[Stored items]
+ + + + +

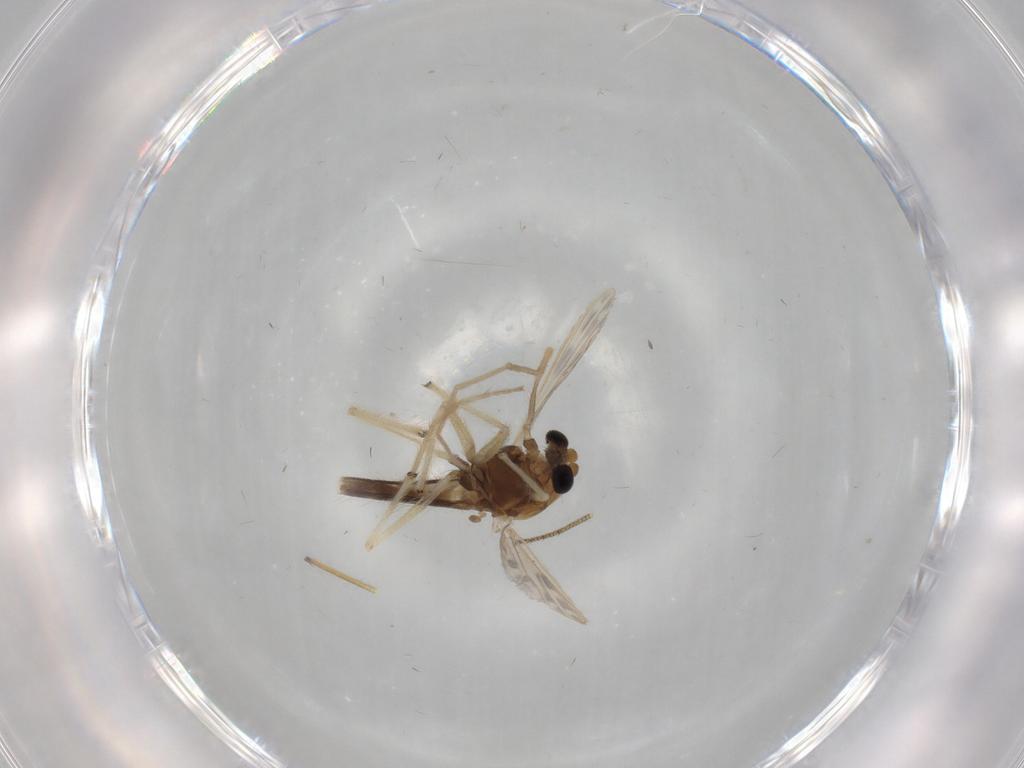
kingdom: Animalia
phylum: Arthropoda
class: Insecta
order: Diptera
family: Chironomidae
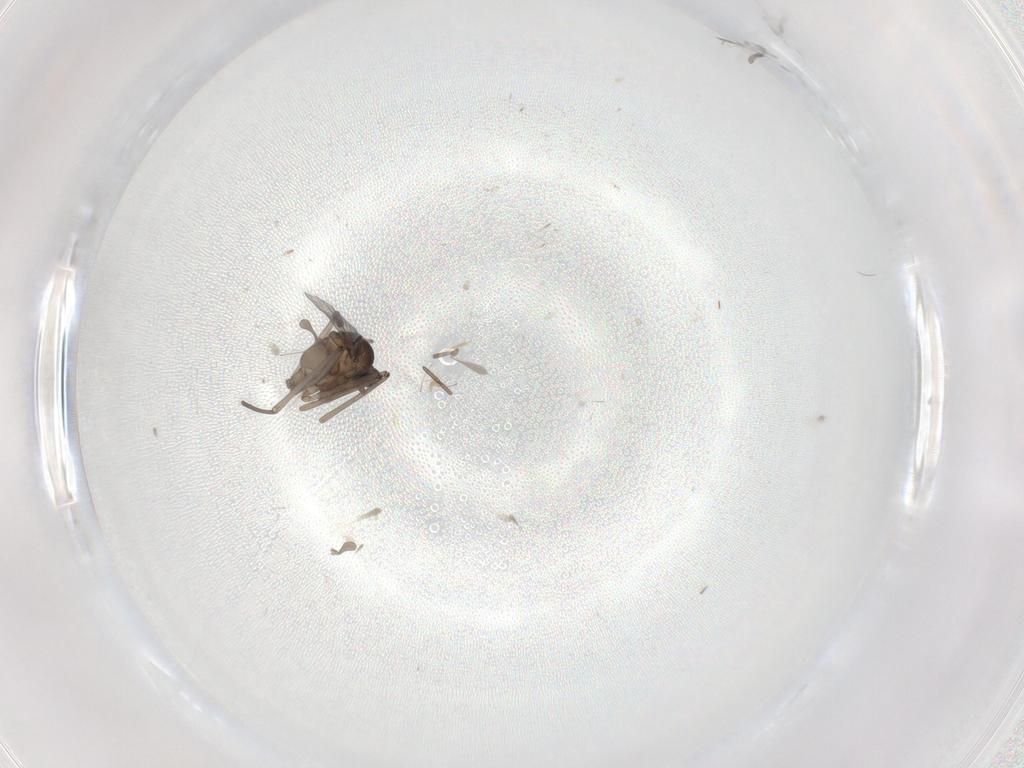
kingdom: Animalia
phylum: Arthropoda
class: Insecta
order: Diptera
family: Cecidomyiidae
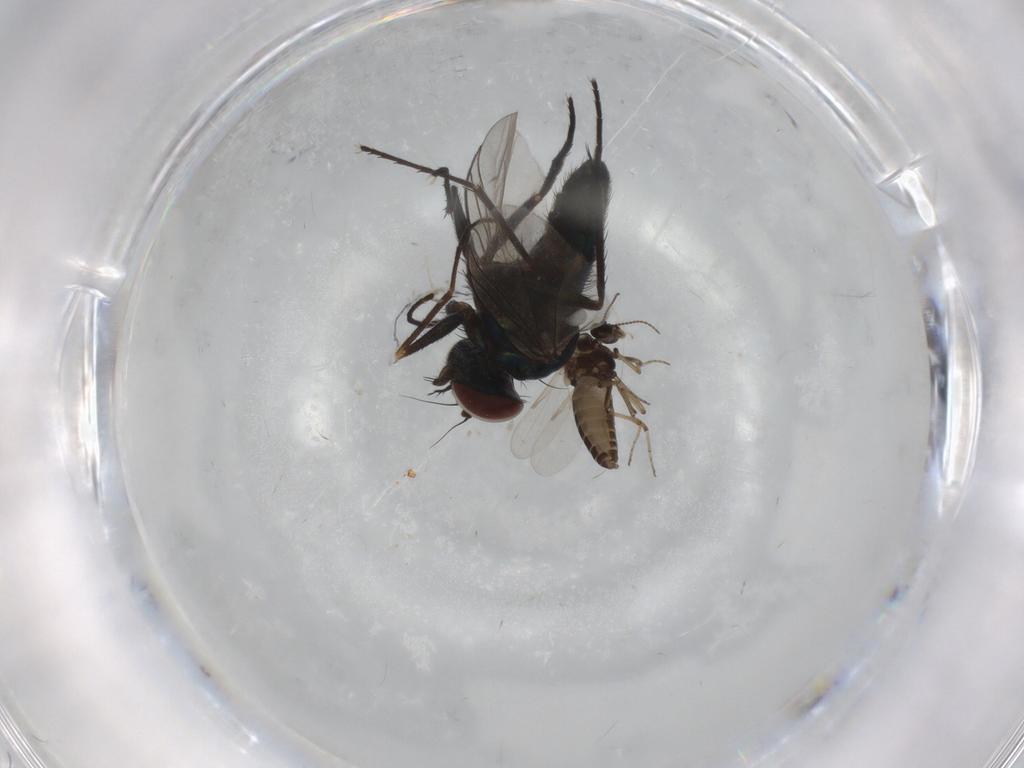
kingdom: Animalia
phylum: Arthropoda
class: Insecta
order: Diptera
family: Dolichopodidae
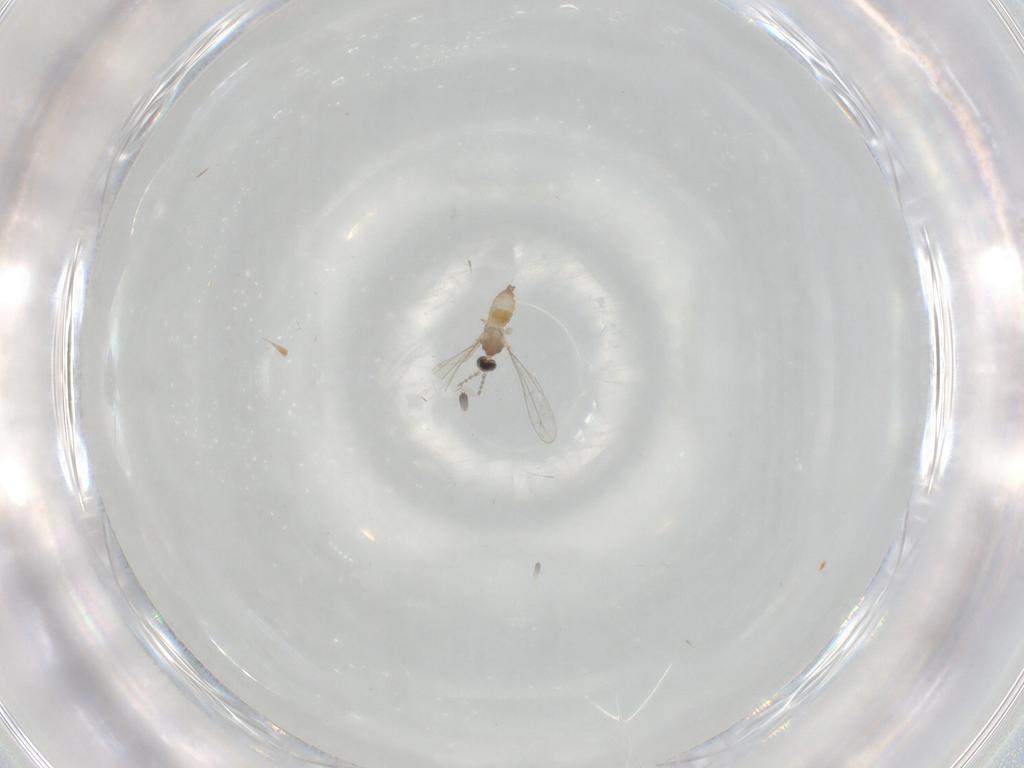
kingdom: Animalia
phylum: Arthropoda
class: Insecta
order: Diptera
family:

+ + + + +

[TASK PROMPT] Can you rewrite every line of the rows above as a JSON list of strings, one string per line, with blank lines skipped? Leave the pictures out of the list.

[FULL SOLUTION]
[
  "kingdom: Animalia",
  "phylum: Arthropoda",
  "class: Insecta",
  "order: Diptera",
  "family: Chironomidae",
  "kingdom: Animalia",
  "phylum: Arthropoda",
  "class: Insecta",
  "order: Diptera",
  "family: Cecidomyiidae",
  "kingdom: Animalia",
  "phylum: Arthropoda",
  "class: Insecta",
  "order: Diptera",
  "family: Dolichopodidae",
  "kingdom: Animalia",
  "phylum: Arthropoda",
  "class: Insecta",
  "order: Diptera",
  "family:"
]